Deep learning systems require a lot of data to ensure accuracy. Functional magnetic resonance imaging (fMRI) studies capture only a few snapshots of brain activities, typically from a small sample size. To meet the demanding quantity of data required for deep learning, our team not only models thousands of brain scans recorded from public data sets using fMRI but also simultaneously models them using magnetoencephalography (MEG), a scanner that takes snapshots of brain activity every millisecond — faster than a blink of an eye. In combination, these neuroimaging devices provide the large neuroimaging data necessary to detect where and in what order the activations take place in the brain. This is key to parsing the algorithm of human cognition.
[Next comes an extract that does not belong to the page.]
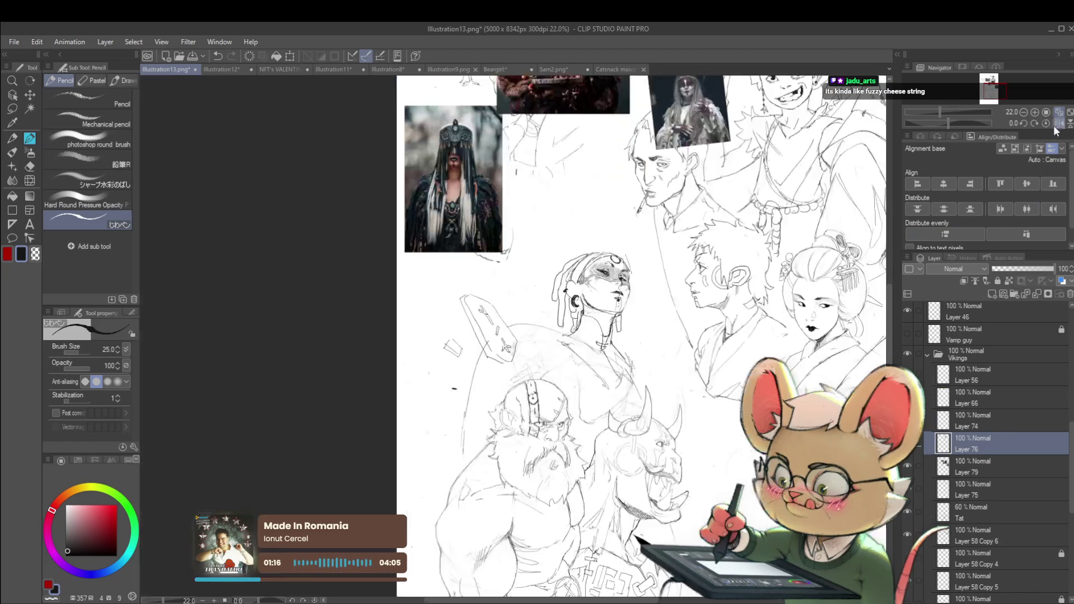
scroll(605, 256, up, 5)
In several studies, we’ve discovered the brain is systematically organized in a hierarchy that’s strikingly similar to AI language models (here, here, and here). For example, linguists have long predicted that language processing is characterized by a sequence of sensory and lexical computations, before words can be combined into meaningful sentences. Our comparison between deep language models and the brain precisely validates this sequence of computations. When reading a word, the brain first produces representations that are similar to deep convolutional networks trained to recognize characters in the early visual cortices. These brain activations are then transformed along the visual hierarchy into lexical representations akin to word embeddings. Finally, a distributed cortical network generates neural representations that correlates with the middle and final layers of deep language models. Deep learning tools have made it possible to clarify the hierarchy of the brain in ways that wasn’t possible before.
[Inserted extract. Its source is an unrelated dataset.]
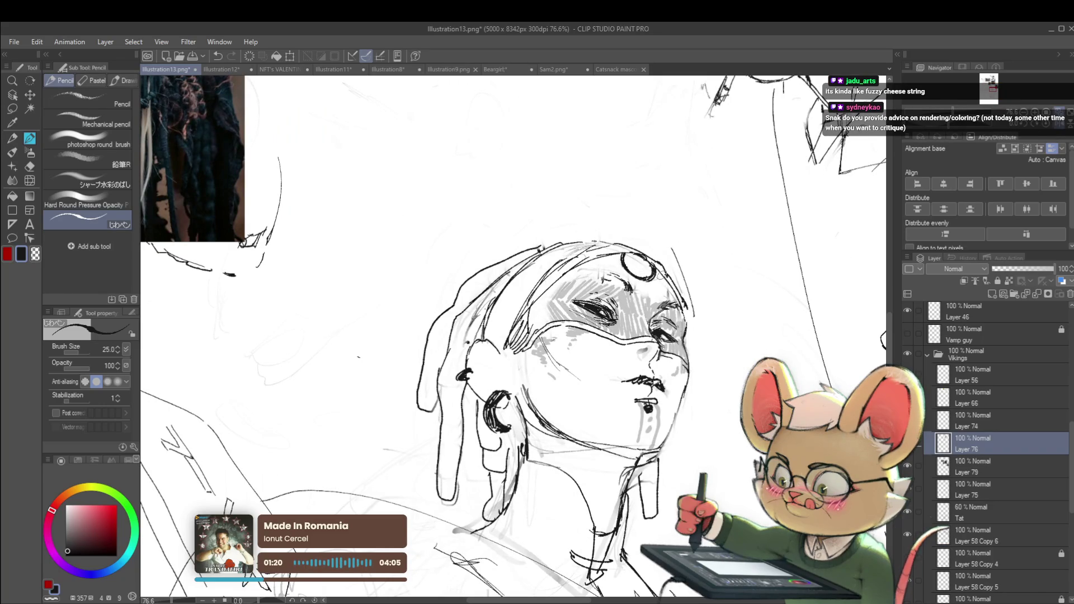
scroll(666, 243, down, 6)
A systematic comparison between dozens of deep language models shows that the better they predict words from context, the more their representations correlate with the brain. We found this after analyzing brain activations of here, 200 volunteers in a simple reading task. A similar discovery was independently made by a team at MIT a week apart from ours, further validating this exciting direction. These similar studies provide reassurance that the AI community is on the right path with using SSL toward human-level AI.
But finding similarities isn’t enough to grasp the principles of language understanding. The computational differences between biological and artificial neural networks are key to improving existing models and building new more intelligent language models. Recently, we revealed evidence of long-range predictions in the brain, which is an ability that still challenges today’s language models. For instance, consider the phrase “Once upon a …” Most language models today would typically predict the next word, “time,” but their ability to anticipate complex ideas, plots, and narratives like people do is still limited.
To explore this issue, together with INRIA, we compared a variety of language models to the brain responses of 345 volunteers, who listened to complex narratives while being recorded with fMRI. We enhance those models with long-range predictions to track forecasts in the brain.
Our results show that specific brain regions, such as the prefrontal and parietal cortices, are best accounted for by language models enhanced with deep representations of far-off words in the future. These results shed light on the computational organization of the human brain and its inherently predictive nature and pave the way toward iimproving current AI models.
Overall, these studies support an exciting possibility — there are, in fact, quantifiable similarities between brains and AI models. And these similarities can help generate new insights about how the brain functions. This opens new avenues, where neuroscience will guide the development of more intelligent AI, and where, in turn, AI will help uncover the wonders of the brain.